Entries taken from a collection
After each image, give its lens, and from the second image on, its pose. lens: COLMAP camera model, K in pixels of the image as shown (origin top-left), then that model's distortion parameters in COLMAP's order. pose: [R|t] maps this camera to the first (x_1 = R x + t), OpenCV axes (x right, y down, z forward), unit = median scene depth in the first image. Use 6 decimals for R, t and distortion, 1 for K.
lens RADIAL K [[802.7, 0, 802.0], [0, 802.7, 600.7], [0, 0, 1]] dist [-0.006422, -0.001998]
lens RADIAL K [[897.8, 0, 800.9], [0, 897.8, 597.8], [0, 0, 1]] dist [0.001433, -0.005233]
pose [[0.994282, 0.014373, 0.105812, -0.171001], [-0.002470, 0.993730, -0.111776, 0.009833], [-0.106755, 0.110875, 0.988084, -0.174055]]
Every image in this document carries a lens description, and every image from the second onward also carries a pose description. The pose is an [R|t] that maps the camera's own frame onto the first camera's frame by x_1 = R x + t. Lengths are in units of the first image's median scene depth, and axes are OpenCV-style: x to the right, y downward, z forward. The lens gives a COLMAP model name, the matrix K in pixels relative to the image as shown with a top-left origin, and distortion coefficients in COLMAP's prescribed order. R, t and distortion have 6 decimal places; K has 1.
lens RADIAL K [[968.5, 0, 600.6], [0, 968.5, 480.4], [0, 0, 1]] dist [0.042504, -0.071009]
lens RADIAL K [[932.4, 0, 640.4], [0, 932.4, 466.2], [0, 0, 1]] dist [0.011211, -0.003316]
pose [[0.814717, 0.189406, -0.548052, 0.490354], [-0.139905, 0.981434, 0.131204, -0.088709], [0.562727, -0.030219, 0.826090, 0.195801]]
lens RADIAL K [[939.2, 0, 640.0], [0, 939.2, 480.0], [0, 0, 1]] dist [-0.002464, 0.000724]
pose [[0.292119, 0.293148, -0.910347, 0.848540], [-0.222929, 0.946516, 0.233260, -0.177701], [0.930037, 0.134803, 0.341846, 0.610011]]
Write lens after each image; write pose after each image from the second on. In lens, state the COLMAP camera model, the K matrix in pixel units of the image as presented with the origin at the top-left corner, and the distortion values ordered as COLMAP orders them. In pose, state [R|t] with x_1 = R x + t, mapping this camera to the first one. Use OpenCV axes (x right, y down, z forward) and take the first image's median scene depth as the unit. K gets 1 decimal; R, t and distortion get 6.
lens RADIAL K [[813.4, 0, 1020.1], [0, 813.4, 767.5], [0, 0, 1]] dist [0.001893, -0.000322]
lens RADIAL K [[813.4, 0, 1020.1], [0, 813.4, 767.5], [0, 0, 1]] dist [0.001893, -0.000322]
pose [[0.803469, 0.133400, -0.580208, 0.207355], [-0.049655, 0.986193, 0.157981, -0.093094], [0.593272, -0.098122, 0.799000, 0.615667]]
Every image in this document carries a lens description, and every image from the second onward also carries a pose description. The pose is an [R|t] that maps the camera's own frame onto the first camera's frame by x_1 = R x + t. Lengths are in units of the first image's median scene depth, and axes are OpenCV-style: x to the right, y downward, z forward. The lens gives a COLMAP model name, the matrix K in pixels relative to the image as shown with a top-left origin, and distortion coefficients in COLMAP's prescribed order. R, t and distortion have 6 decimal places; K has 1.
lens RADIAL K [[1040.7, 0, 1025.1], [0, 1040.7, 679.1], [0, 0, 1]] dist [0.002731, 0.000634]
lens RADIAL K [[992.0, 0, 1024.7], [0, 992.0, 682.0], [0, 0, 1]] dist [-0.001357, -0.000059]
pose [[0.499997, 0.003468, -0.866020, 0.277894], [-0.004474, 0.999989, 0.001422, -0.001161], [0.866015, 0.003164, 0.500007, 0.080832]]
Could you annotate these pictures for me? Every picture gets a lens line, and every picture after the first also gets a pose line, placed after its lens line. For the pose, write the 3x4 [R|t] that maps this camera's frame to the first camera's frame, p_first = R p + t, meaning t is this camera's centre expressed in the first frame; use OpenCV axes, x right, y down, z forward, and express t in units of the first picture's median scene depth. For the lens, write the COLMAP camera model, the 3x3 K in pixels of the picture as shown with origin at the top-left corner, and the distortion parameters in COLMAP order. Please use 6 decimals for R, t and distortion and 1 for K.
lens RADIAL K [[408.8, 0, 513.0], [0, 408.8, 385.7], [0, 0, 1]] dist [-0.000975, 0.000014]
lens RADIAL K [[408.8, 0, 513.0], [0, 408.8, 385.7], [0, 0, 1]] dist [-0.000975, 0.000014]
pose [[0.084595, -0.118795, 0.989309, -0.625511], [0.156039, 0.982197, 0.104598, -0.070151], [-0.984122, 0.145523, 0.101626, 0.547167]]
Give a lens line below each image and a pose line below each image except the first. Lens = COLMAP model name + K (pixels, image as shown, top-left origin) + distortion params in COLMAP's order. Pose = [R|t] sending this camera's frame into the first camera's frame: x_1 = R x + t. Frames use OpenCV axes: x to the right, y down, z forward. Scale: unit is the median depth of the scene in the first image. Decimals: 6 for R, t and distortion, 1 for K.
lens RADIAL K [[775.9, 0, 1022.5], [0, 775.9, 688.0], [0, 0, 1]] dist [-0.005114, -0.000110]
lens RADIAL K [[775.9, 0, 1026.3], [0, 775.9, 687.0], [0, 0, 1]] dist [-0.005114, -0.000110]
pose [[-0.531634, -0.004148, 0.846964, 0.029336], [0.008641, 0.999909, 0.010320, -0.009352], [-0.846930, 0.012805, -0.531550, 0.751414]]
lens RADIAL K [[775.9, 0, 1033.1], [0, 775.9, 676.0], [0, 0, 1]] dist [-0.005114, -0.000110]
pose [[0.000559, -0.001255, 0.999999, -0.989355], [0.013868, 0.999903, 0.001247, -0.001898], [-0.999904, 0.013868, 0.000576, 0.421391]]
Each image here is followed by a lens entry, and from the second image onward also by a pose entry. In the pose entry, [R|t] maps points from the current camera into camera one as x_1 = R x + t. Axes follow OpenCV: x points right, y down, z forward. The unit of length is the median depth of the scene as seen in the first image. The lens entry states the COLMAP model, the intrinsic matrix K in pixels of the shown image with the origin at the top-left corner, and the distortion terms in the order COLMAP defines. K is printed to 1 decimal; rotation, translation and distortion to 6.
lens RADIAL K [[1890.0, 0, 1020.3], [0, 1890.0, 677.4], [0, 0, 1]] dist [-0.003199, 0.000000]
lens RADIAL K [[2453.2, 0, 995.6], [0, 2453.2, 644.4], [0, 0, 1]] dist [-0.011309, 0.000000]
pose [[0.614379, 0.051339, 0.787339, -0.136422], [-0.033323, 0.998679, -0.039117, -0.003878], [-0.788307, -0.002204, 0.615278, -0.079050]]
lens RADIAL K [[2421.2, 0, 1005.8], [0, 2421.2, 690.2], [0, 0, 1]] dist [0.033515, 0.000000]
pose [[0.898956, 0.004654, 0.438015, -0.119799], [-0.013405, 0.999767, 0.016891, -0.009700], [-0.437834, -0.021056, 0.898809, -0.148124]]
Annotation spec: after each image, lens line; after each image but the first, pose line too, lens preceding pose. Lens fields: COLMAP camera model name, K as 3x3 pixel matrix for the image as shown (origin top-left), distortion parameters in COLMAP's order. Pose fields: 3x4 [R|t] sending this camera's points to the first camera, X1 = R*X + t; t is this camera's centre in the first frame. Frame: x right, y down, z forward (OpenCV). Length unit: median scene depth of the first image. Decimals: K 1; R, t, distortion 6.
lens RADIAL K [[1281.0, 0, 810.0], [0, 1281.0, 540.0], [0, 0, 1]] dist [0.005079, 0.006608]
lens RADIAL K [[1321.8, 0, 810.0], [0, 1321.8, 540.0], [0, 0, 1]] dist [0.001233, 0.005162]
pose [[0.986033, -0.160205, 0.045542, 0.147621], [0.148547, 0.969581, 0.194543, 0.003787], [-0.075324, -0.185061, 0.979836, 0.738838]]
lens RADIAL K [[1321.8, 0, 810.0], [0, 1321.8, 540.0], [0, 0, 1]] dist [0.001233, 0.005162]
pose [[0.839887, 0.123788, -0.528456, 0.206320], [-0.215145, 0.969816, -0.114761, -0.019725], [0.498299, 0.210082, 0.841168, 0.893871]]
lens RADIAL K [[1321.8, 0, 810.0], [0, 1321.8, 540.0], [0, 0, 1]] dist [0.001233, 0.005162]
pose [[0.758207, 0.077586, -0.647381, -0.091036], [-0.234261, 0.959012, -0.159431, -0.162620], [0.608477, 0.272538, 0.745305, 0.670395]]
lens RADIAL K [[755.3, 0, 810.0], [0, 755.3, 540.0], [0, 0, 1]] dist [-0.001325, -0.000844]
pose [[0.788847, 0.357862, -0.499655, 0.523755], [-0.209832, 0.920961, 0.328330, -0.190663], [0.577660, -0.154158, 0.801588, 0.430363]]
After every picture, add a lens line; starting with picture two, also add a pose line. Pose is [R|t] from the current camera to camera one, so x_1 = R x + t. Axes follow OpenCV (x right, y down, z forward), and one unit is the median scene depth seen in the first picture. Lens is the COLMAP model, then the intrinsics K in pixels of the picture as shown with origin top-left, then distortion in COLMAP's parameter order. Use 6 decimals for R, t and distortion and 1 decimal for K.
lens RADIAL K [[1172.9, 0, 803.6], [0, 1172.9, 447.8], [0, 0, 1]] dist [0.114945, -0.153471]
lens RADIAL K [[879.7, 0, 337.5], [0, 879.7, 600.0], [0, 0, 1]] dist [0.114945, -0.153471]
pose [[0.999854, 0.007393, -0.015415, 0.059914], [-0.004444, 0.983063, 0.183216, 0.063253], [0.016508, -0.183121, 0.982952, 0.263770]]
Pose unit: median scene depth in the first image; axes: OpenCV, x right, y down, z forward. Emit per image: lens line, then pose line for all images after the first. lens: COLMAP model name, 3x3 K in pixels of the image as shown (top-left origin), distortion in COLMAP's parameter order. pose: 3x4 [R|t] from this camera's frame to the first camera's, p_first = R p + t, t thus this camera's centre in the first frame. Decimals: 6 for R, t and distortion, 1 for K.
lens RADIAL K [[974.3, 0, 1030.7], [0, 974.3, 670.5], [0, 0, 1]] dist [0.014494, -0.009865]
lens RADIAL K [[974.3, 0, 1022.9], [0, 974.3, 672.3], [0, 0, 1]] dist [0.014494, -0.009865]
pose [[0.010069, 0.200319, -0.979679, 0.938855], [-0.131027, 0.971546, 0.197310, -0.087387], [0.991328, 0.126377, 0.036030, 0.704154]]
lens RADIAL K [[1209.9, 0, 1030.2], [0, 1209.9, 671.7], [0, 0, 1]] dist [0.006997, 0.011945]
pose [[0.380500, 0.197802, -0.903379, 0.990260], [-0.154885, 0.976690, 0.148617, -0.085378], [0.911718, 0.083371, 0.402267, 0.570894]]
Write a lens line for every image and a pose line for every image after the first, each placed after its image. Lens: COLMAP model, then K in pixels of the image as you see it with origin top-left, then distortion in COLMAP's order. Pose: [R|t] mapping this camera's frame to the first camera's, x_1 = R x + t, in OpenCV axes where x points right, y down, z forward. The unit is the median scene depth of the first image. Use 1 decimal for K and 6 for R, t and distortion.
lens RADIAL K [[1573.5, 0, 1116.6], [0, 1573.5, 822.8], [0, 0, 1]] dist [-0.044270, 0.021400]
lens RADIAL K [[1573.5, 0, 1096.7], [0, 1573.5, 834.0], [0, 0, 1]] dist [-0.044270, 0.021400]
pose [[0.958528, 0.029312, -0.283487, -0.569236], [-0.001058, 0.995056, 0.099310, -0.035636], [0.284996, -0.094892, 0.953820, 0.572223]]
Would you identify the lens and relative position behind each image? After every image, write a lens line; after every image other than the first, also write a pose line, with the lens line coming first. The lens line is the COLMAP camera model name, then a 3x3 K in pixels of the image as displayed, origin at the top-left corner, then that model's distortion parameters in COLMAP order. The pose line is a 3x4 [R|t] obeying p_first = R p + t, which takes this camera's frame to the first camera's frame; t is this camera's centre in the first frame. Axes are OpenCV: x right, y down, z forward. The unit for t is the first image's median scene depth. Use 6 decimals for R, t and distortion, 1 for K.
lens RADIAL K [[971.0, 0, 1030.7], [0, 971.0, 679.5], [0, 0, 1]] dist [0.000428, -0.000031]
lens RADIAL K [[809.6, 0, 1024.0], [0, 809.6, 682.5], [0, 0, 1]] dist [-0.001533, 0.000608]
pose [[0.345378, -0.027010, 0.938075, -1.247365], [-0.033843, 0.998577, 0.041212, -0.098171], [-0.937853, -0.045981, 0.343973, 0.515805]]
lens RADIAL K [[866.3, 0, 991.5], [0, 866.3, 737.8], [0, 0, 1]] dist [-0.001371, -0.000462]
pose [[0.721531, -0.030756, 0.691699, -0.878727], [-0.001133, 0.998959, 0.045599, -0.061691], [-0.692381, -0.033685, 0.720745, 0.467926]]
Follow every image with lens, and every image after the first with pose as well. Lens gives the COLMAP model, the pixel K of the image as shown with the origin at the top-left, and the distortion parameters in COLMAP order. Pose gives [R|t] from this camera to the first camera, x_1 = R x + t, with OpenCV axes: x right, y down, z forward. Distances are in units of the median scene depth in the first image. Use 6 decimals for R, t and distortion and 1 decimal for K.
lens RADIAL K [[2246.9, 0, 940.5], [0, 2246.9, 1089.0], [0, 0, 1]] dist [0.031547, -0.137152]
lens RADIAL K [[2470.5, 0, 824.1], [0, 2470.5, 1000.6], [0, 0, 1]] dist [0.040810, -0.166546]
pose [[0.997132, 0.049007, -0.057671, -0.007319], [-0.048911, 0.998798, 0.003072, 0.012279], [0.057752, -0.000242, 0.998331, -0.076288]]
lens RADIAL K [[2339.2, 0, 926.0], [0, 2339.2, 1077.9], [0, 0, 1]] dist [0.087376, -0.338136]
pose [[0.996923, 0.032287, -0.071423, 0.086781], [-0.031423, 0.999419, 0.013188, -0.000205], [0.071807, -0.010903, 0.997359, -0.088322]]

### Exercise brief
Copy the items word for word, starting at the beginning of the items and ending at the line that contains "dist [0.001433, -0.005233]".

### Exercise answer
After each image, give its lens, and from the second image on, its pose. lens: COLMAP camera model, K in pixels of the image as shown (origin top-left), then that model's distortion parameters in COLMAP's order. pose: [R|t] maps this camera to the first (x_1 = R x + t), OpenCV axes (x right, y down, z forward), unit = median scene depth in the first image. Use 6 decimals for R, t and distortion, 1 for K.
lens RADIAL K [[802.7, 0, 802.0], [0, 802.7, 600.7], [0, 0, 1]] dist [-0.006422, -0.001998]
lens RADIAL K [[897.8, 0, 800.9], [0, 897.8, 597.8], [0, 0, 1]] dist [0.001433, -0.005233]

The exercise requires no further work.